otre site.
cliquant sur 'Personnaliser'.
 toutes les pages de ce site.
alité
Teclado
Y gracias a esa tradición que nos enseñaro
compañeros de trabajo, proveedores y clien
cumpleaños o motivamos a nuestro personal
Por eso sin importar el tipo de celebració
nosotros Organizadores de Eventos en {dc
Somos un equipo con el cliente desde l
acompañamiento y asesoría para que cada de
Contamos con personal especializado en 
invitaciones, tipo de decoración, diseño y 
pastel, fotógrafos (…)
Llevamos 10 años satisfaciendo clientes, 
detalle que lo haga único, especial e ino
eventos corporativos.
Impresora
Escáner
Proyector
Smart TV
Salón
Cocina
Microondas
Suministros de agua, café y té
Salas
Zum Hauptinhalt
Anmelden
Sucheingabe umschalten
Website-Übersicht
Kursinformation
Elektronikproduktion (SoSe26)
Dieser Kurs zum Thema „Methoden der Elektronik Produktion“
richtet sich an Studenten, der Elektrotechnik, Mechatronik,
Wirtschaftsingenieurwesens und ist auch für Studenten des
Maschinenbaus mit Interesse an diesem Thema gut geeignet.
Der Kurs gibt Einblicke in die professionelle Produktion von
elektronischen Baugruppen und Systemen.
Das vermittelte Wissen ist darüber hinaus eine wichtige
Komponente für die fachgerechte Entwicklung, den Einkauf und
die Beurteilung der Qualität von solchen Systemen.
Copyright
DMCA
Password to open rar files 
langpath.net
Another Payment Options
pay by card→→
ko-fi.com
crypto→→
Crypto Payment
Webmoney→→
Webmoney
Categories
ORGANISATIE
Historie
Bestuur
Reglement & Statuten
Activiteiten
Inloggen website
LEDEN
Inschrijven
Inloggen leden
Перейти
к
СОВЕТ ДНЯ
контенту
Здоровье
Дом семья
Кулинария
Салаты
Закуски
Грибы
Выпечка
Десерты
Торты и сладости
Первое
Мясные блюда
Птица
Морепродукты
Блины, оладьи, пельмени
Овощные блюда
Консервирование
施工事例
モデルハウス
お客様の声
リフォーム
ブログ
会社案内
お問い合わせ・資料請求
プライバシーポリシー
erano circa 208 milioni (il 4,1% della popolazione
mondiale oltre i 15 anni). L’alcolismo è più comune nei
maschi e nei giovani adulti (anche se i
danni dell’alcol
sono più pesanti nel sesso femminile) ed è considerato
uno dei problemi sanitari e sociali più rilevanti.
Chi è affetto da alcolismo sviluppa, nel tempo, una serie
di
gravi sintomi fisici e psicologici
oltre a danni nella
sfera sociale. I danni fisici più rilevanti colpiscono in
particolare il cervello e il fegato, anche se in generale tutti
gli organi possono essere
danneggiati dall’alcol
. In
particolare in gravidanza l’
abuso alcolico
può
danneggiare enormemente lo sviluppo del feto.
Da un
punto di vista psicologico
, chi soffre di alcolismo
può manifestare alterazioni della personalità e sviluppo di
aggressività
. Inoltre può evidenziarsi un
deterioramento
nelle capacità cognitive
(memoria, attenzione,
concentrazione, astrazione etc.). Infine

★ ★ ★ ★ ★ ★ ★

— Exercise brief —
After reading the data above, return it verbatim in full.

— Exercise output —
otre site.
cliquant sur 'Personnaliser'.
 toutes les pages de ce site.
alité
Teclado
Y gracias a esa tradición que nos enseñaro
compañeros de trabajo, proveedores y clien
cumpleaños o motivamos a nuestro personal
Por eso sin importar el tipo de celebració
nosotros Organizadores de Eventos en {dc
Somos un equipo con el cliente desde l
acompañamiento y asesoría para que cada de
Contamos con personal especializado en 
invitaciones, tipo de decoración, diseño y 
pastel, fotógrafos (…)
Llevamos 10 años satisfaciendo clientes, 
detalle que lo haga único, especial e ino
eventos corporativos.
Impresora
Escáner
Proyector
Smart TV
Salón
Cocina
Microondas
Suministros de agua, café y té
Salas
Zum Hauptinhalt
Anmelden
Sucheingabe umschalten
Website-Übersicht
Kursinformation
Elektronikproduktion (SoSe26)
Dieser Kurs zum Thema „Methoden der Elektronik Produktion“
richtet sich an Studenten, der Elektrotechnik, Mechatronik,
Wirtschaftsingenieurwesens und ist auch für Studenten des
Maschinenbaus mit Interesse an diesem Thema gut geeignet.
Der Kurs gibt Einblicke in die professionelle Produktion von
elektronischen Baugruppen und Systemen.
Das vermittelte Wissen ist darüber hinaus eine wichtige
Komponente für die fachgerechte Entwicklung, den Einkauf und
die Beurteilung der Qualität von solchen Systemen.
Copyright
DMCA
Password to open rar files 
langpath.net
Another Payment Options
pay by card→→
ko-fi.com
crypto→→
Crypto Payment
Webmoney→→
Webmoney
Categories
ORGANISATIE
Historie
Bestuur
Reglement & Statuten
Activiteiten
Inloggen website
LEDEN
Inschrijven
Inloggen leden
Перейти
к
СОВЕТ ДНЯ
контенту
Здоровье
Дом семья
Кулинария
Салаты
Закуски
Грибы
Выпечка
Десерты
Торты и сладости
Первое
Мясные блюда
Птица
Морепродукты
Блины, оладьи, пельмени
Овощные блюда
Консервирование
施工事例
モデルハウス
お客様の声
リフォーム
ブログ
会社案内
お問い合わせ・資料請求
プライバシーポリシー
erano circa 208 milioni (il 4,1% della popolazione
mondiale oltre i 15 anni). L’alcolismo è più comune nei
maschi e nei giovani adulti (anche se i
danni dell’alcol
sono più pesanti nel sesso femminile) ed è considerato
uno dei problemi sanitari e sociali più rilevanti.
Chi è affetto da alcolismo sviluppa, nel tempo, una serie
di
gravi sintomi fisici e psicologici
oltre a danni nella
sfera sociale. I danni fisici più rilevanti colpiscono in
particolare il cervello e il fegato, anche se in generale tutti
gli organi possono essere
danneggiati dall’alcol
. In
particolare in gravidanza l’
abuso alcolico
può
danneggiare enormemente lo sviluppo del feto.
Da un
punto di vista psicologico
, chi soffre di alcolismo
può manifestare alterazioni della personalità e sviluppo di
aggressività
. Inoltre può evidenziarsi un
deterioramento
nelle capacità cognitive
(memoria, attenzione,
concentrazione, astrazione etc.). Infine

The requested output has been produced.